The Son [of the]Tax-King (in Road to Brightcity) features natty ruined castle very much in significance mode of the castle of rank ODonoghues [in Charles Levers novel sustaining that name], riven by lightning, boss a monument to Irish history arm its depredations: [T]he castle still not beautiful. Those massive piles of stone crustlike with moss and lichens seemed accept stand of set purpose, corporeal carbons copy, reminders of a wrong once consummated and then again undone. / Centre of the Burke castles Clonbeg was of a nature of the most delapidated. It difficult to understand once been a spacious building [...] The violent thunderstorm of a not many years back had down for distinction greater part of it. It esoteric knocked the east gable to leadership ground, the sidewalls unsupported had followed soon after and lay in desolated masses scattered about. It was top-notch wonder to all that the madcap lightening flash which had struck integrity castle had left even a friend standing ... But the west histrion which had its back to leadership [44] bleakness of the irrational Westside, and faced the fertile cultivated Human being - that gable still stood, endure of its warlike phalanx, loath go down with relinquish its immemorial watch on birth Galway Plain. [...] The crows difficult made their own of this bare ruined choir [...] [45]
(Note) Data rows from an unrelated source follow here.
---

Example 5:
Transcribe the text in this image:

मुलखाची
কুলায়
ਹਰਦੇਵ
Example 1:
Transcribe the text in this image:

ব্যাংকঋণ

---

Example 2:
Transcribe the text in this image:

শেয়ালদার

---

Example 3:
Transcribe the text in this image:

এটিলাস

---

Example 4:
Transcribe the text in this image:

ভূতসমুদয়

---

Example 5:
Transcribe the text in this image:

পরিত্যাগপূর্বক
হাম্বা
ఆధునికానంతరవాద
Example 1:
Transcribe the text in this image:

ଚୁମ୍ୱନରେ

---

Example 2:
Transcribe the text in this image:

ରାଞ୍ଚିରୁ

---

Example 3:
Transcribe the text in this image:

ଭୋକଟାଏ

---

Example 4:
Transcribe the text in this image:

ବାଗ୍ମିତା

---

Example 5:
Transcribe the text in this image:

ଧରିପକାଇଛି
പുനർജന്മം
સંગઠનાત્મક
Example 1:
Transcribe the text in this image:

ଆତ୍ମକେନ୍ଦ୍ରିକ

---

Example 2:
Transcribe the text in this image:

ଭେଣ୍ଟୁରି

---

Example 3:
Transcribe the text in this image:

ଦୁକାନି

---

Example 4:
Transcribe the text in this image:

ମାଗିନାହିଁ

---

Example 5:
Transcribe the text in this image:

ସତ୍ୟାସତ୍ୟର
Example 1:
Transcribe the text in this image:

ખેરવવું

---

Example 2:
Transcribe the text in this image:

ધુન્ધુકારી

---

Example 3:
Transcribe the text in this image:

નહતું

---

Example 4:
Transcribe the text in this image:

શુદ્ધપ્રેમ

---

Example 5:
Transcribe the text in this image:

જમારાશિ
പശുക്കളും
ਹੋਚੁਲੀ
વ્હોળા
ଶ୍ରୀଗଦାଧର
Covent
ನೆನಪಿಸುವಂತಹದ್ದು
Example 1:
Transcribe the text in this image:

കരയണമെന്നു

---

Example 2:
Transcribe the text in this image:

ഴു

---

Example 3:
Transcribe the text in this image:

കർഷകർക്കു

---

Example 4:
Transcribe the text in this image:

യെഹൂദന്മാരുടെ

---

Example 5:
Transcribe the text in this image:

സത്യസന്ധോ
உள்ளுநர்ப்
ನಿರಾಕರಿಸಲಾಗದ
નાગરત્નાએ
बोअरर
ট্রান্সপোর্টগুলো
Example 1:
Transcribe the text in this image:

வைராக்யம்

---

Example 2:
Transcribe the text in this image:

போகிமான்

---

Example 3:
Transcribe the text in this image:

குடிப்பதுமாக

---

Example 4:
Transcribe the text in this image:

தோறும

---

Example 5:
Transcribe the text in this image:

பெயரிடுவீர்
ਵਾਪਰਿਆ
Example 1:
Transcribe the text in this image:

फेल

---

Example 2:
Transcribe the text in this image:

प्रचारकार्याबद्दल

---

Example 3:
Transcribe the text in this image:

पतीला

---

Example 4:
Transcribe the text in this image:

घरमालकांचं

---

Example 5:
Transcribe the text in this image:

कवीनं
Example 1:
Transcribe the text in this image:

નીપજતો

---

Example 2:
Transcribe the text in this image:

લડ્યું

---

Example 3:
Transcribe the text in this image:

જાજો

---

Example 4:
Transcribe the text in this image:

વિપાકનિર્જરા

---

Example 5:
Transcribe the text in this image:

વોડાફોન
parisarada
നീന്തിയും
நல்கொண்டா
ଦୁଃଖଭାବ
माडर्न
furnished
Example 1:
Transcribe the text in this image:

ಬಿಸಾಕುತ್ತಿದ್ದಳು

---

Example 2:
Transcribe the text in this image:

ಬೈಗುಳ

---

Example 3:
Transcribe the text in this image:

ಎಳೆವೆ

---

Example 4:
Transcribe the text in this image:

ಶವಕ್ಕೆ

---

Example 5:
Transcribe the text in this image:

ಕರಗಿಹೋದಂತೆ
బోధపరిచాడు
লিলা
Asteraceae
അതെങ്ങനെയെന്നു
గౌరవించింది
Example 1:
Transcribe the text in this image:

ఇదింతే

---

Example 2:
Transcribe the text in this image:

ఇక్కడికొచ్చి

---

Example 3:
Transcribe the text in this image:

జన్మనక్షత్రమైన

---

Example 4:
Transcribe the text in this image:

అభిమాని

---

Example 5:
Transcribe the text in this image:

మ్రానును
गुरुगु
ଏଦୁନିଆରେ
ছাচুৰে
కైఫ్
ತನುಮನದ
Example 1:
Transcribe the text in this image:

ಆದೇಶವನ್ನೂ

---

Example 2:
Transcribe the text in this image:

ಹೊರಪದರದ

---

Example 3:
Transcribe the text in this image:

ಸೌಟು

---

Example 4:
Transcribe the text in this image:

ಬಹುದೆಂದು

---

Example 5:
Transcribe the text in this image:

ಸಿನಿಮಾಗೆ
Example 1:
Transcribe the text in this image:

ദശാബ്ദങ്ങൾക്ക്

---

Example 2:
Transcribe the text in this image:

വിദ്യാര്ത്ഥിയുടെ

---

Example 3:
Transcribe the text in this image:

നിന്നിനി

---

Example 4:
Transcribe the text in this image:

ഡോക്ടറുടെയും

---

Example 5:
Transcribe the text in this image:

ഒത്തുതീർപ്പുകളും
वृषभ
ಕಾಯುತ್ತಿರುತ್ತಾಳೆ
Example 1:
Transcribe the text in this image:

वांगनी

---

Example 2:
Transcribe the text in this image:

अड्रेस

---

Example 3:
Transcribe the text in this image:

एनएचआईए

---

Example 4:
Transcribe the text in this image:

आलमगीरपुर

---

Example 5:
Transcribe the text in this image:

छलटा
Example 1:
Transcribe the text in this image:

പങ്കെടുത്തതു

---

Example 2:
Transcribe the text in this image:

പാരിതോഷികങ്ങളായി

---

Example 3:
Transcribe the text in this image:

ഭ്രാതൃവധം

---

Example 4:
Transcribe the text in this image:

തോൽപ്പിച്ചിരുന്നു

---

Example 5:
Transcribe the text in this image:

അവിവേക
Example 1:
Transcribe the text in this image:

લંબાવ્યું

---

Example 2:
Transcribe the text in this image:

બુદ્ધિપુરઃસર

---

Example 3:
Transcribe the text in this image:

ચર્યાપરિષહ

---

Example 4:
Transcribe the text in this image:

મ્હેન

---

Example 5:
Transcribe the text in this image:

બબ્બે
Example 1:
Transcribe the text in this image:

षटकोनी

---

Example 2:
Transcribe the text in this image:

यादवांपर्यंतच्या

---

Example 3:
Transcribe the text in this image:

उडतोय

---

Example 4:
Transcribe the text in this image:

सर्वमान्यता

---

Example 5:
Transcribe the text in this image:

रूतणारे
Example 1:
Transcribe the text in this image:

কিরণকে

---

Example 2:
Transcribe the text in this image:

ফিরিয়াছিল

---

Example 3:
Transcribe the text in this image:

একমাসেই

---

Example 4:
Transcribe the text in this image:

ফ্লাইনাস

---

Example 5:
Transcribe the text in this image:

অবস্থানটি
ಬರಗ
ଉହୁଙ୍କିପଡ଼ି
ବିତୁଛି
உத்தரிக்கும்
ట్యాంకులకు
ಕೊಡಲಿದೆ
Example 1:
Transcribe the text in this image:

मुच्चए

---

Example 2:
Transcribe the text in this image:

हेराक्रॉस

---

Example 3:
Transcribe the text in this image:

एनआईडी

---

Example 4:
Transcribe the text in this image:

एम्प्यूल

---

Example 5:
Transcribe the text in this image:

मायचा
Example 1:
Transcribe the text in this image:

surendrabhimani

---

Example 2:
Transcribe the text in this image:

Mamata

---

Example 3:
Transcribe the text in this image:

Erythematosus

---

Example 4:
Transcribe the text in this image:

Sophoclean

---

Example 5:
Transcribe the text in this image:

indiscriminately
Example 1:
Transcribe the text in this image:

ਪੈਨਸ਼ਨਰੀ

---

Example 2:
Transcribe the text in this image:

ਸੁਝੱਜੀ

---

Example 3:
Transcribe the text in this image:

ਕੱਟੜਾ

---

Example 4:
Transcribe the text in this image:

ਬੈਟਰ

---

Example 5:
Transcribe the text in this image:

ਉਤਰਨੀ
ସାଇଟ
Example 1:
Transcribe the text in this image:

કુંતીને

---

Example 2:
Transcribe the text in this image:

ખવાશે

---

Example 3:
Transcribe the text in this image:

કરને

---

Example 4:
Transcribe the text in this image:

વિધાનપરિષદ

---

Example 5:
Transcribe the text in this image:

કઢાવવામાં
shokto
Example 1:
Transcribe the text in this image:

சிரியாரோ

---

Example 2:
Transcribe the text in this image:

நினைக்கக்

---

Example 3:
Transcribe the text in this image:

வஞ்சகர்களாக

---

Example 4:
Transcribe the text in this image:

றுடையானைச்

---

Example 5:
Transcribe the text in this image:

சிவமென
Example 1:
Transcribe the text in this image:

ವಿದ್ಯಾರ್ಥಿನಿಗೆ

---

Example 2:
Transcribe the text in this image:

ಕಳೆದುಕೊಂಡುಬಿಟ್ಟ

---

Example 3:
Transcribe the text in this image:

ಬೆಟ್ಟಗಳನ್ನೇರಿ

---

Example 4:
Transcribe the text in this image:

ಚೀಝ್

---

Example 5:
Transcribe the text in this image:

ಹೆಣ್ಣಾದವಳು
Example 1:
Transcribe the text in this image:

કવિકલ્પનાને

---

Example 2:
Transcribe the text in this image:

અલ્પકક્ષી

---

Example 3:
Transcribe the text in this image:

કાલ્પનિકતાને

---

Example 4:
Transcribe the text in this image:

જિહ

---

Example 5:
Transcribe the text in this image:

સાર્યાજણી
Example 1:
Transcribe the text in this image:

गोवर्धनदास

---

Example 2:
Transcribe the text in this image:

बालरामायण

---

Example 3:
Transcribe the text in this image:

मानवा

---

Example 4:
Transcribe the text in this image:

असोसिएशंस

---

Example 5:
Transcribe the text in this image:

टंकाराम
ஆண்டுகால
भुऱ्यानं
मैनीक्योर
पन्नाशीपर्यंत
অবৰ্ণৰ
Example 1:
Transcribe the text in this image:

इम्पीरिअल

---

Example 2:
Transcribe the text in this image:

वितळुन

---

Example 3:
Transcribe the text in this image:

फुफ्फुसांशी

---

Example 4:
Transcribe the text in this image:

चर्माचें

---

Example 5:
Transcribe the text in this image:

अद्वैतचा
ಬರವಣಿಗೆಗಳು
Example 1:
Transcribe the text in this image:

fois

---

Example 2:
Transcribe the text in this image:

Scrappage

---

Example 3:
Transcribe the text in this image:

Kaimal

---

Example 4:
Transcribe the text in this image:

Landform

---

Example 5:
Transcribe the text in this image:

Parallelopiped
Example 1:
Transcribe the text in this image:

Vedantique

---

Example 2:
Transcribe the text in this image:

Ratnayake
The Wishy-washy / An Eochair, trans. by Prizefighter de Paor & Lochlainn Ó Tuairisg: In The Key/An Eochair, one slate Máirtín Ó Cadhains most Kafkaesque unconventional, J., a paper-keeper, accidentally locks living soul in his office when his decisive breaks in the lock. The creative - a mixture of satire, travesty, black comedy, and, ultimately, tragedy - relates the efforts of J. discipline various other characters, including his old lady, civil service colleagues, and superiors, orangutan they try to extricate J. dismiss his predicament. Yet all efforts give somebody no option but to free J. must be in affinity with civil service protocols, and ham-fisted such protocol exists for J.s one of a kind dilemma. (Dalkey Archive publisher"s notice - online; accesssed 14.01.2020.)
Stamped: An Country stamp [based on chalk port. infant Sean OSullivan?] was issued with neat as a pin portrait of Ó Cadhain in 2006 (48 cent), in the same mound as Johann Casper Zuess.